— START SUPPLIED PASSAGE —

Pension Planning UK 2026/27 — How Much You Need and How to Get There

Can I Keep Contributing to My Pension After I Retire? UK 2026/27

You can continue to pay into a pension after retirement in many circumstances. This guide explains the rules, limits, and tax implications for contributing after you stop working in 2026/27.

Pension information is based on current UK legislation. Pensions are regulated by the FCA and The Pensions Regulator. This is not financial advice — consider consulting an FCA-regulated financial adviser.

Retirement no longer means stopping pension contributions for everyone. Many retirees continue to work part-time, do consultancy, or have other UK earnings — and as long as you have relevant earnings, you can continue building your pension and receiving tax relief.

The main complication arises if you have already started drawing from your pension flexibly. In that case, the Money Purchase Annual Allowance (MPAA) applies and caps your defined contribution pension contributions at £10,000 per year.

Contribution Rules After Retirement

Your situation Maximum annual DC contribution Tax relief available
Retired, still working part-time (£20,000 earnings) £20,000 (100% of earnings) Yes — at your marginal rate
Retired, no UK earnings £3,600 gross (£2,880 net) Yes — 20% basic rate (relief at source)
Retired, drawing flexi drawdown income £10,000 (MPAA applies) Yes — at your marginal rate on earnings
Retired, bought standard annuity (no drawdown) Up to £60,000 or 100% earnings Yes

What Counts as Relevant UK Earnings

Only certain income qualifies as the basis for pension contributions above £3,600:

  • Employment income (salary, wages, bonuses)
  • Self-employment income (profits from sole trading or partnership)
  • Furnished holiday lettings income (HMRC-qualifying)
  • Patent royalties

Not relevant UK earnings:

  • State Pension
  • Private pension income (drawdown, annuity)
  • Rental income from buy-to-let
  • Investment income, dividends
  • Savings interest

The MPAA Trap

The most important thing to understand is the interaction between drawdown and future contributions. Once you take income from a flexi-access drawdown fund — even a single £1 payment — you trigger the MPAA. From that point, your money purchase annual allowance drops to £10,000.

— END SUPPLIED PASSAGE —
— START LISTING —

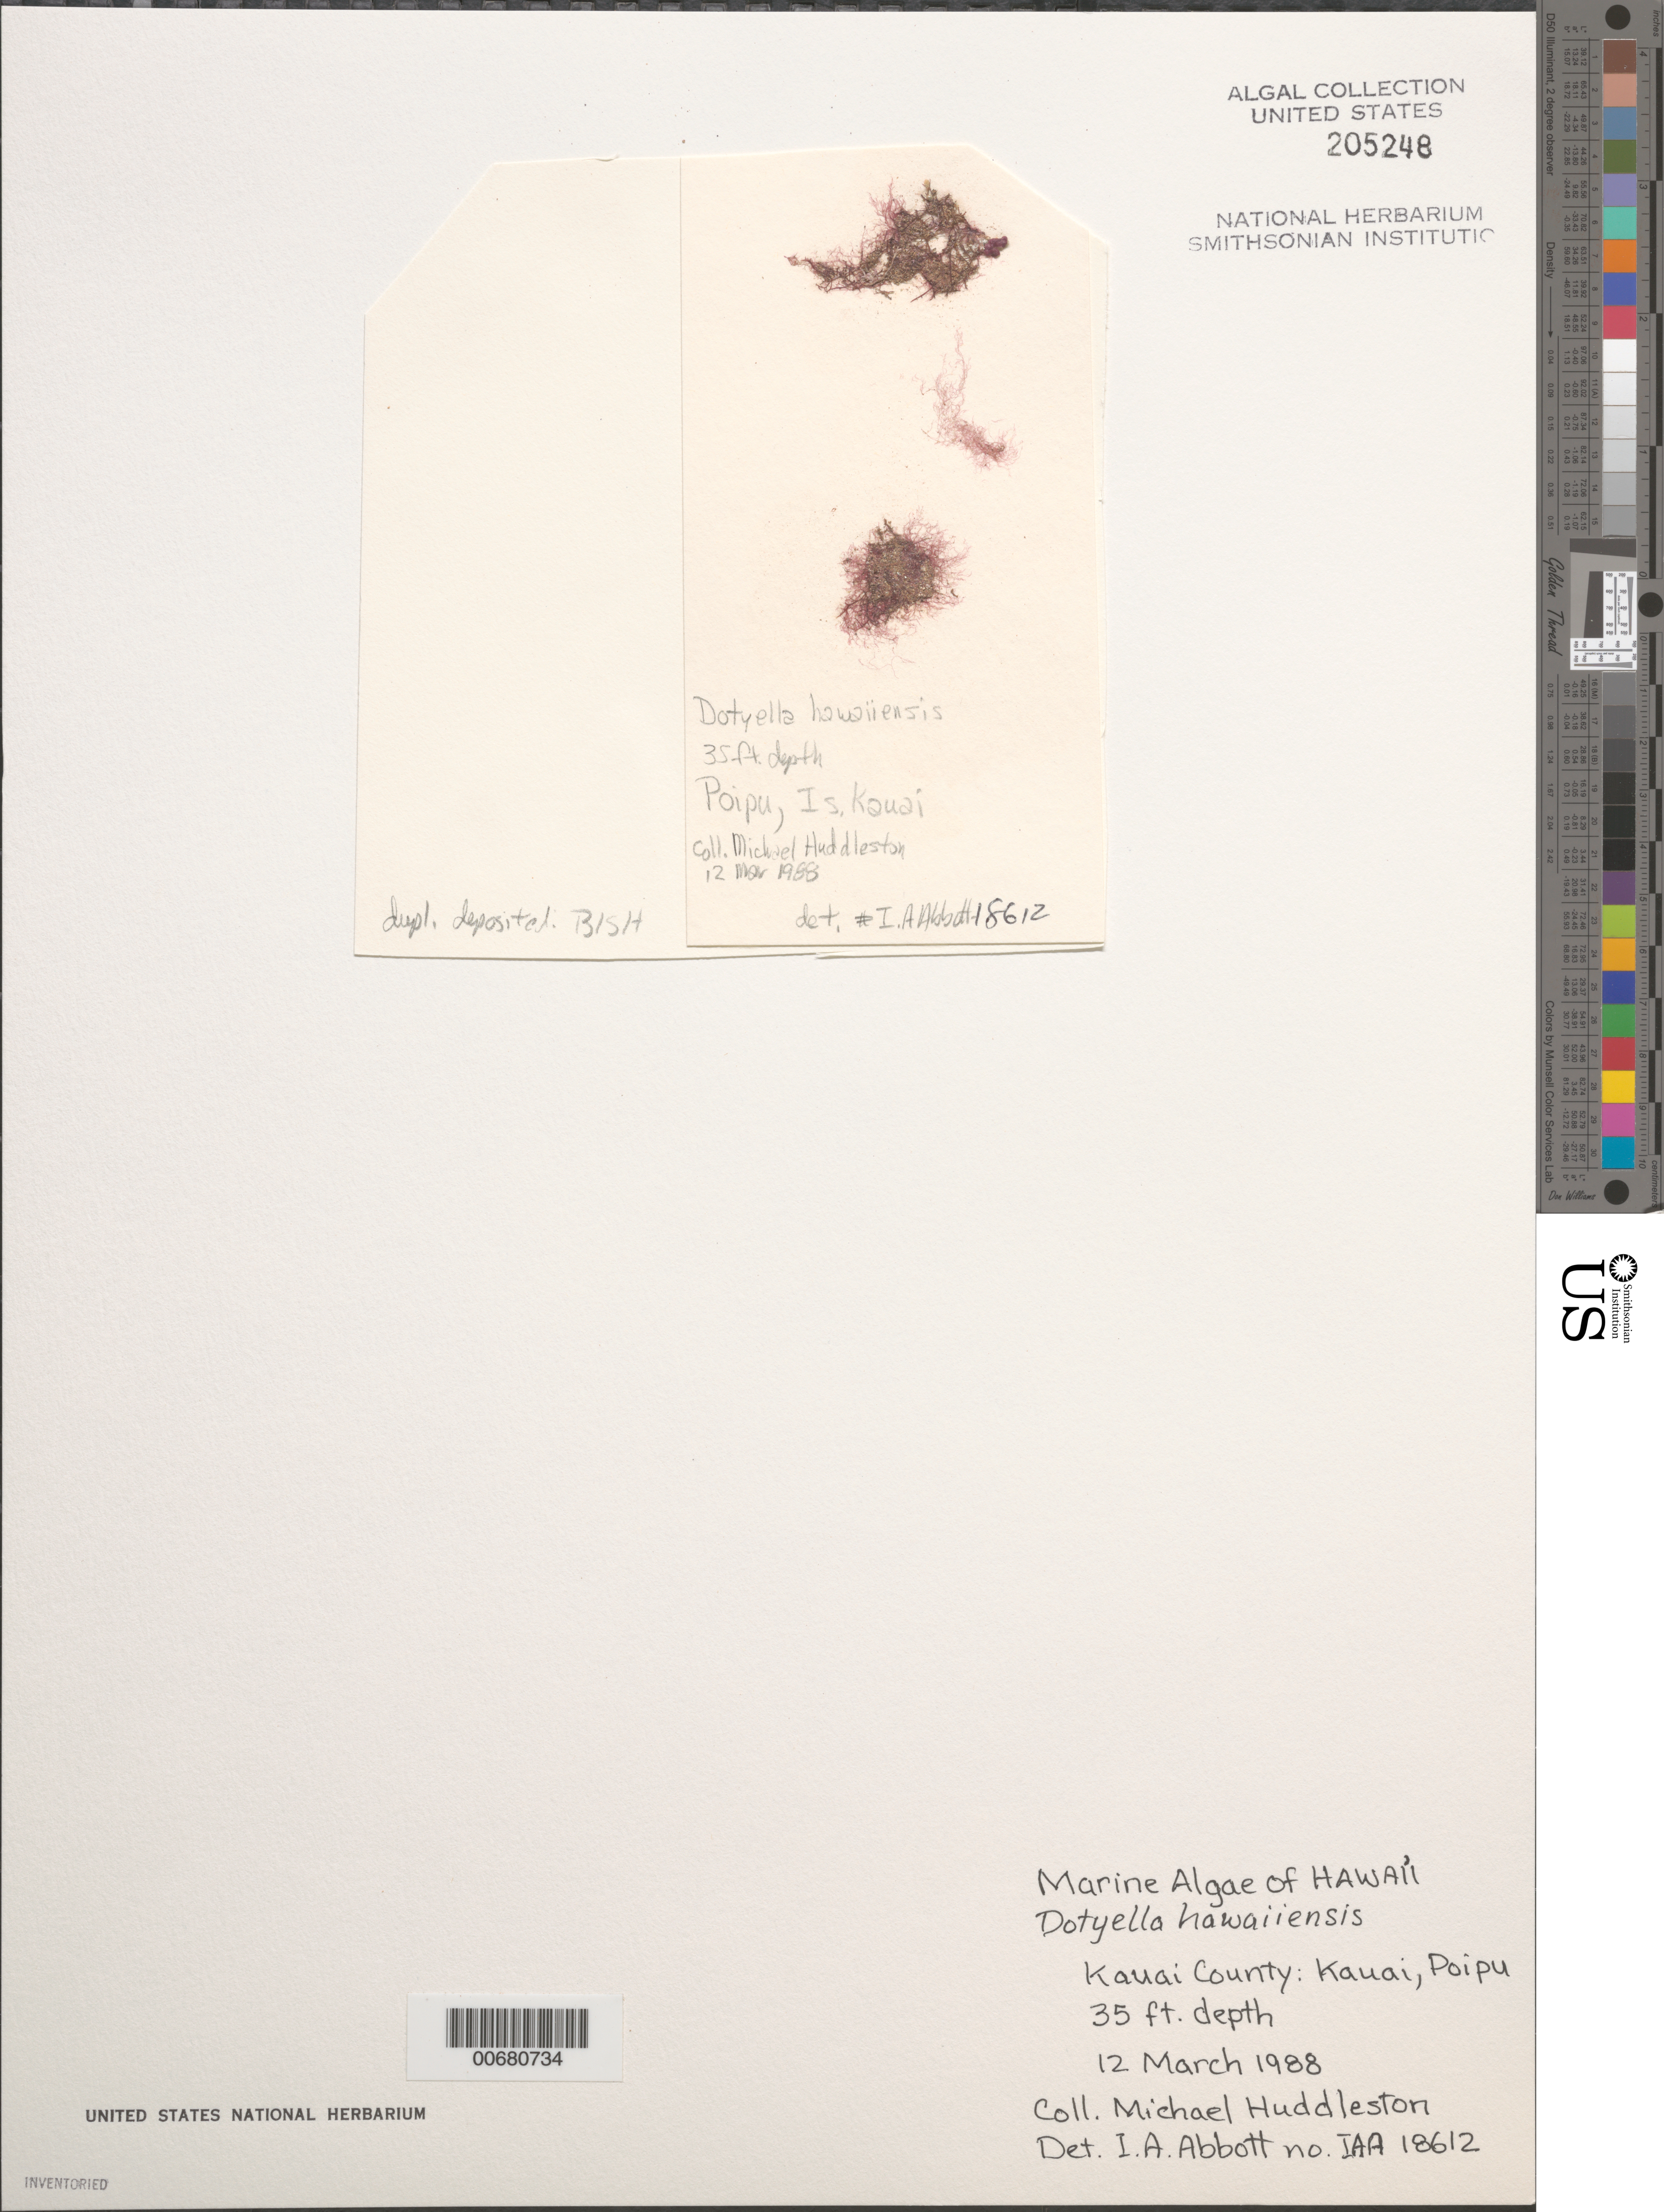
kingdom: Plantae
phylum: Rhodophyta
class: Florideophyceae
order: Ceramiales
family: Sarcomeniaceae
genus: Dotyella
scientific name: Dotyella hawaiiensis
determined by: Abbott, Isabella A.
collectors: M. Huddleston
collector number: IAA 18612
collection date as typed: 12 Mar 1988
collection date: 1988-03-12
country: United States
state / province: Hawaii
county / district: Kauai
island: Kaua'i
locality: Poipu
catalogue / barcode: US 205248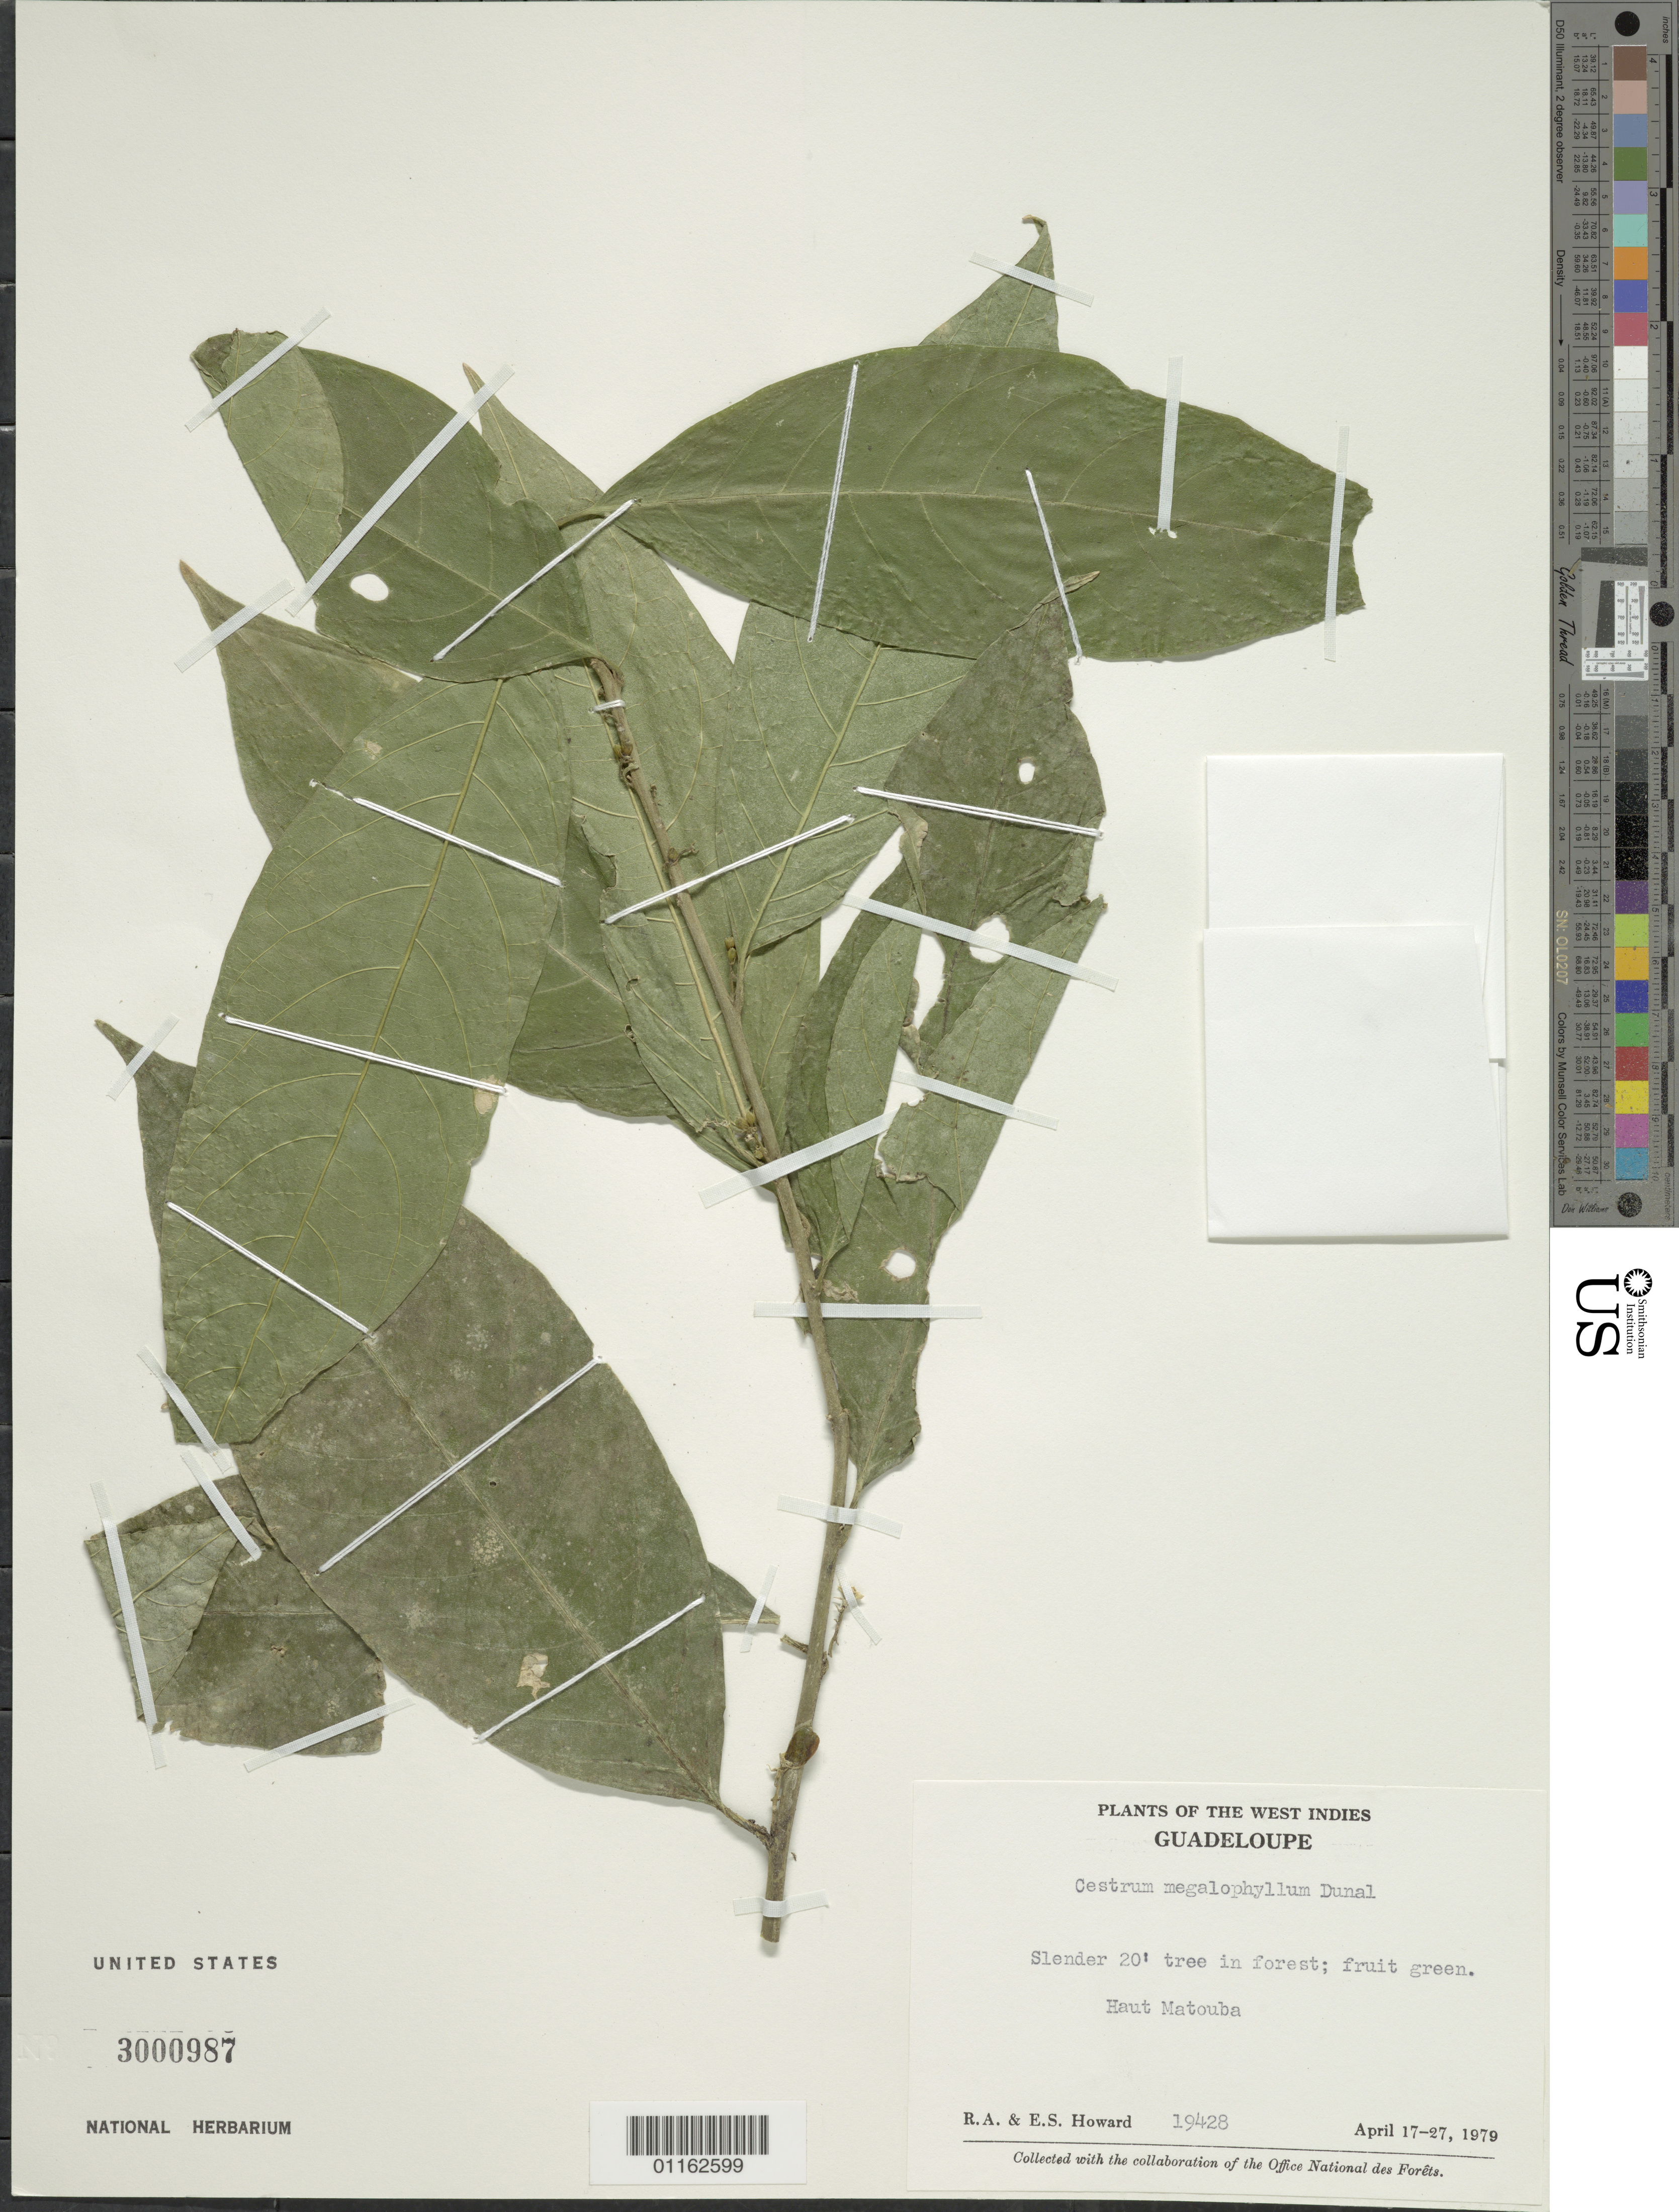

— END LISTING —

• SHORT TASK 1: In the pension guide, which income types are named as not counting as relevant UK earnings?
• SHORT TASK 2: Write the next part of the pension guide, carrying on after its last sentence.

• ANSWER 1:
- State Pension
- Private pension income (drawdown, annuity)
- Rental income from buy-to-let
- Investment income, dividends
- Savings interest

• ANSWER 2:
This can catch people out who:

  • Take a small lump sum from their SIPP to supplement retirement income, then return to part-time work and want to rebuild their pension
  • Start drawdown at 60 while still working, and later want to contribute more

Avoiding the trap: If you want to continue contributing significantly to a DC pension after retirement, consider:

  • Taking tax-free cash only and buying an annuity with the remainder — this does NOT trigger the MPAA
  • Using small pot rules (lump sums under £10,000 from up to three personal pension pots) — also does NOT trigger the MPAA
  • Deferring drawdown until you are confident you will not need to contribute further

Worked Example

Scenario: Anne retires at 63 from full-time employment and starts part-time consultancy earning £18,000 per year. She has not yet drawn from her pension.

  • She can contribute up to £18,000/year to her SIPP (100% of earnings)
  • She contributes £12,000 net → provider claims 20% → £15,000 in pension pot
  • She has not triggered the MPAA, so the full £60,000 annual allowance applies
  • Net tax cost: £12,000 for £15,000 in pension (basic rate taxpayer)

If Anne later starts drawdown to supplement income: the MPAA applies and her DC contributions are capped at £10,000 per year from that point.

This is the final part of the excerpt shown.